What? Illustrating leakage in CV
"""

# Import libraries/modules

In [11]:
import numpy as np
from sklearn.feature_selection import SelectPercentile, f_regression
from sklearn.model_selection import cross_val_score
from sklearn.linear_model import Ridge
from sklearn.pipeline import Pipeline

# Create a dataset

In [None]:
"""
Let’s consider a synthetic regression task with 100 samples and 1,000 features that are sampled independently 
from a Gaussian distribution. We also sample the response from a Gaussian distribution:
"""

In [3]:
rnd = np.random.RandomState(seed=0)
X = rnd.normal(size=(100, 10000))
y = rnd.normal(size=(100,))

In [None]:
"""
Given the way we created the dataset, there is no relation between the data, X, and the target, y (they are 
independent), so it should not be possible to learn anything from this dataset. We will now do the following.
HOWEVER if we are not careful ....
"""

# Leaking info in CV - WRONG APPROACH

In [None]:
"""
First, select the most informative of the 10 features using SelectPercentile feature selection, and then we 
evaluate a Ridge regressor using cross-validation:
"""

In [5]:
select = SelectPercentile(score_func=f_regression, percentile=5).fit(X, y) 
X_selected = select.transform(X)
print("X_selected.shape: {}".format(X_selected.shape))

X_selected.shape: (100, 500)


In [7]:
print("Cross-validation accuracy (cv only on ridge): {:.2f}".format(
np.mean(cross_val_score(Ridge(), X_selected, y, cv=5))))

Cross-validation accuracy (cv only on ridge): 0.91


# What has gone wrong?

In [None]:
"""
The mean R2 computed by cross-validation is 0.91, indicating a very good model. This clearly cannot be right, as 
our data is entirely random. What happened here is that our feature selection picked out some features among the 
10,000 random features that are (by chance) very well correlated with the target. Because we fit the feature 
selection outside of the cross-validation, it could find features that are correlated both on the training and 
the test folds. The information we leaked from the test folds was very informative, leading to highly unrealistic 
results
"""

# No leakage - RIGHT APPROACH

In [12]:
pipe = Pipeline([("select", SelectPercentile(score_func=f_regression,
                                                 percentile=5)), ("ridge", Ridge())]) 
print("Cross-validation accuracy (pipeline): {:.2f}".format(np.mean(cross_val_score(pipe, X, y, cv=5))))

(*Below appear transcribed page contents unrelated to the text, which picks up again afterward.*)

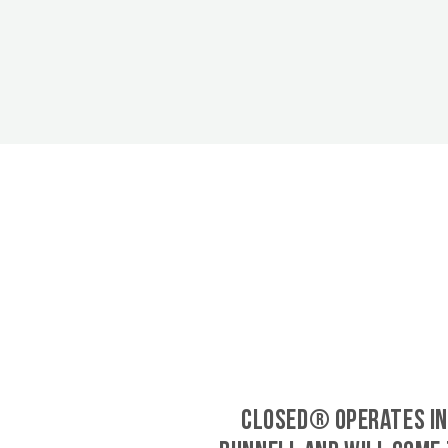
CLOSED® operates in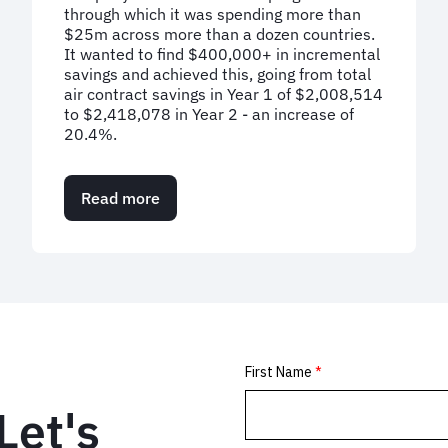
through which it was spending more than
$25m across more than a dozen countries.
It wanted to find $400,000+ in incremental
savings and achieved this, going from total
air contract savings in Year 1 of $2,008,514
to $2,418,078 in Year 2 - an increase of
20.4%.
Read more
about
Case
Study:
Flying
high
with
20%
savings
on
air
spend
Let's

Cross-validation accuracy (pipeline): -0.25


# Why has this approach shown the correct result?

In [None]:
"""
This time, we get a negative R2 score, indicating a very poor model. Using the pipe‐ line, the feature selection 
is now inside the cross-validation loop. This means features can only be selected using the training folds of the 
data, not the test fold. The feature selection finds features that are correlated with the target on the training
set, but because the data is entirely random, these features are not correlated with the target on the test set.
"""